TASK TO CARRY OUT: Could you extract the passage from the text on judoka Khikmatillokh Turaev between "At the 2019 Asian-Pacific" and "in Budapest, Hungary.", inclusive, copying it word for word?

-- Start of ARTICLE --

Khikmatillokh Turaev (born 25 May 1995) is an Uzbekistani judoka. He won the gold medal in the men's 73 kg event at the 2019 Military World Games held in Wuhan, China.

At the 2019 Asian-Pacific Judo Championships held in Fujairah, United Arab Emirates, he won one of the bronze medals in the men's 73 kg event. At the 2019 Summer Universiade held in Naples, Italy, he also won one of the bronze medals in the men's 73 kg event. In the same year, he also competed in the men's 73 kg event at the World Judo Championships held in Tokyo, Japan where he was eliminated in his first match by Mohamed Mohyeldin of Egypt.

In January 2021, he won one of the bronze medals in his event at the Judo World Masters held in Doha, Qatar. In June 2021, he lost his bronze medal match in the men's 73 kg event at the World Judo Championships held in Budapest, Hungary.

-- End of ARTICLE --
-- Start of DATA LINES --

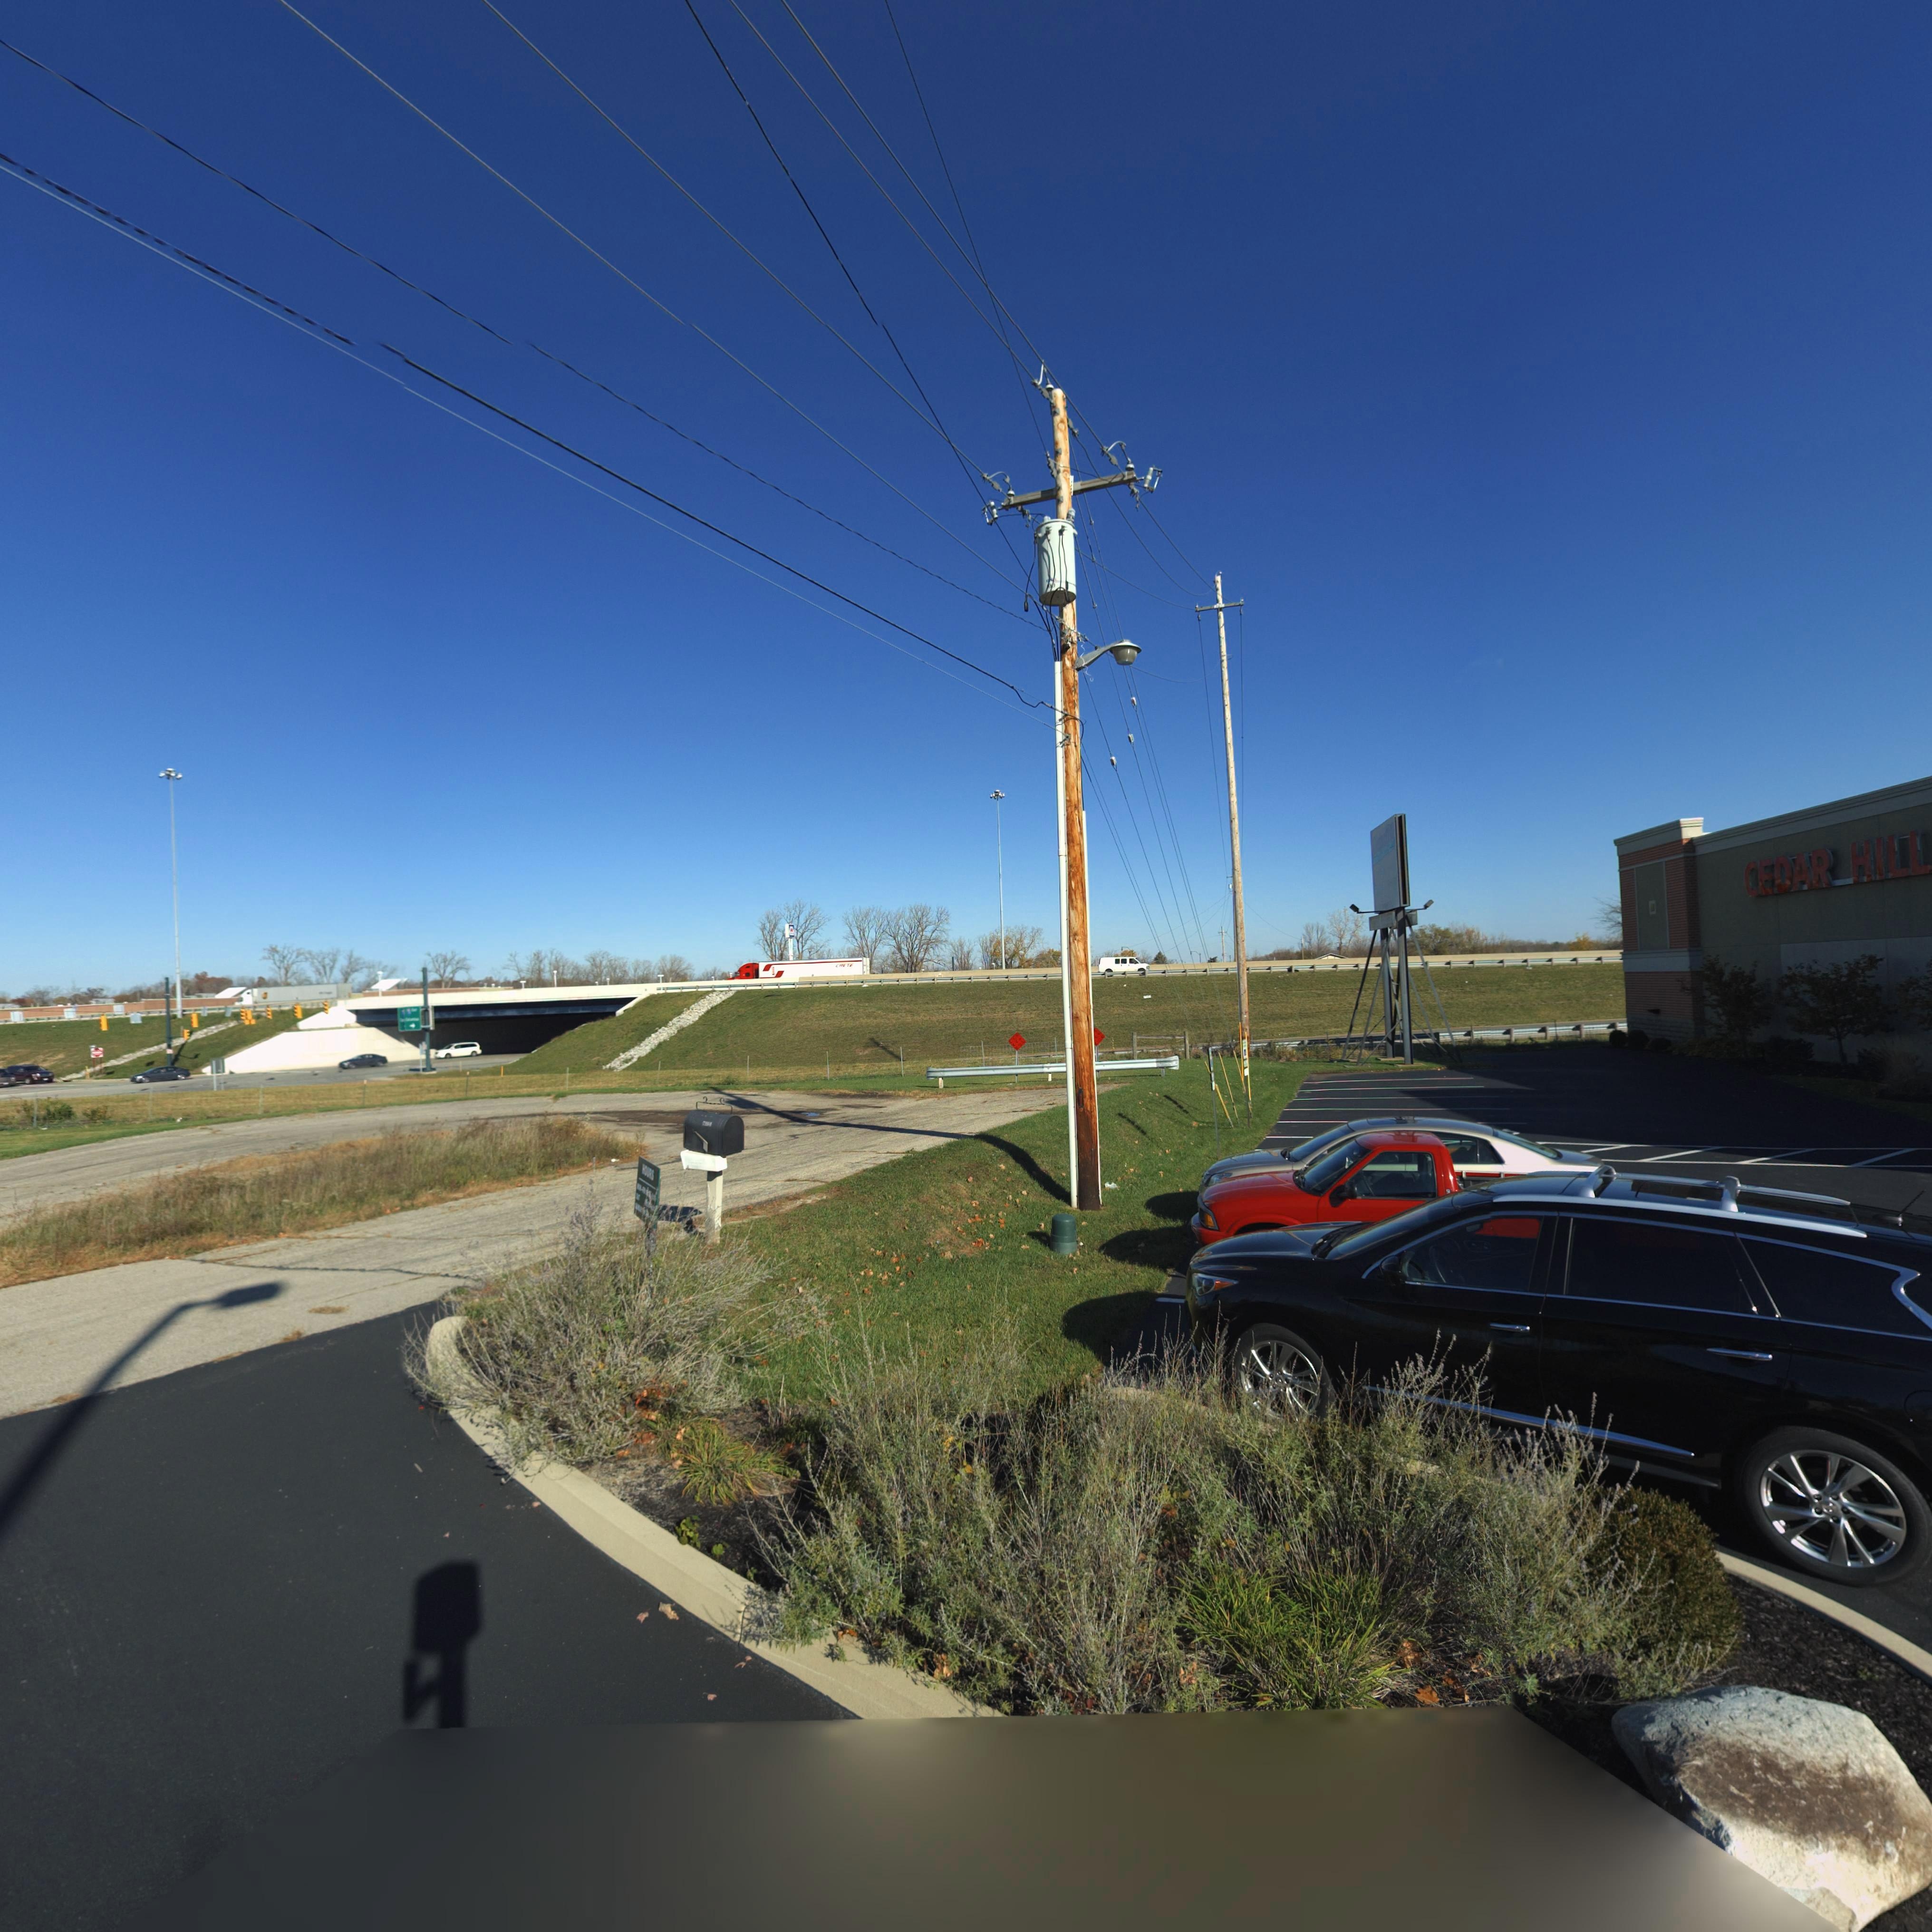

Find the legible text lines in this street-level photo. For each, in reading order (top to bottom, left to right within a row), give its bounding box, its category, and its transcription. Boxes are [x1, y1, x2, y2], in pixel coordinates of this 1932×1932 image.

[700, 1120, 713, 1128] StreetNumber: 7**4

-- End of DATA LINES --

EXPECTED OUTPUT:
At the 2019 Asian-Pacific Judo Championships held in Fujairah, United Arab Emirates, he won one of the bronze medals in the men's 73 kg event. At the 2019 Summer Universiade held in Naples, Italy, he also won one of the bronze medals in the men's 73 kg event. In the same year, he also competed in the men's 73 kg event at the World Judo Championships held in Tokyo, Japan where he was eliminated in his first match by Mohamed Mohyeldin of Egypt.

In January 2021, he won one of the bronze medals in his event at the Judo World Masters held in Doha, Qatar. In June 2021, he lost his bronze medal match in the men's 73 kg event at the World Judo Championships held in Budapest, Hungary.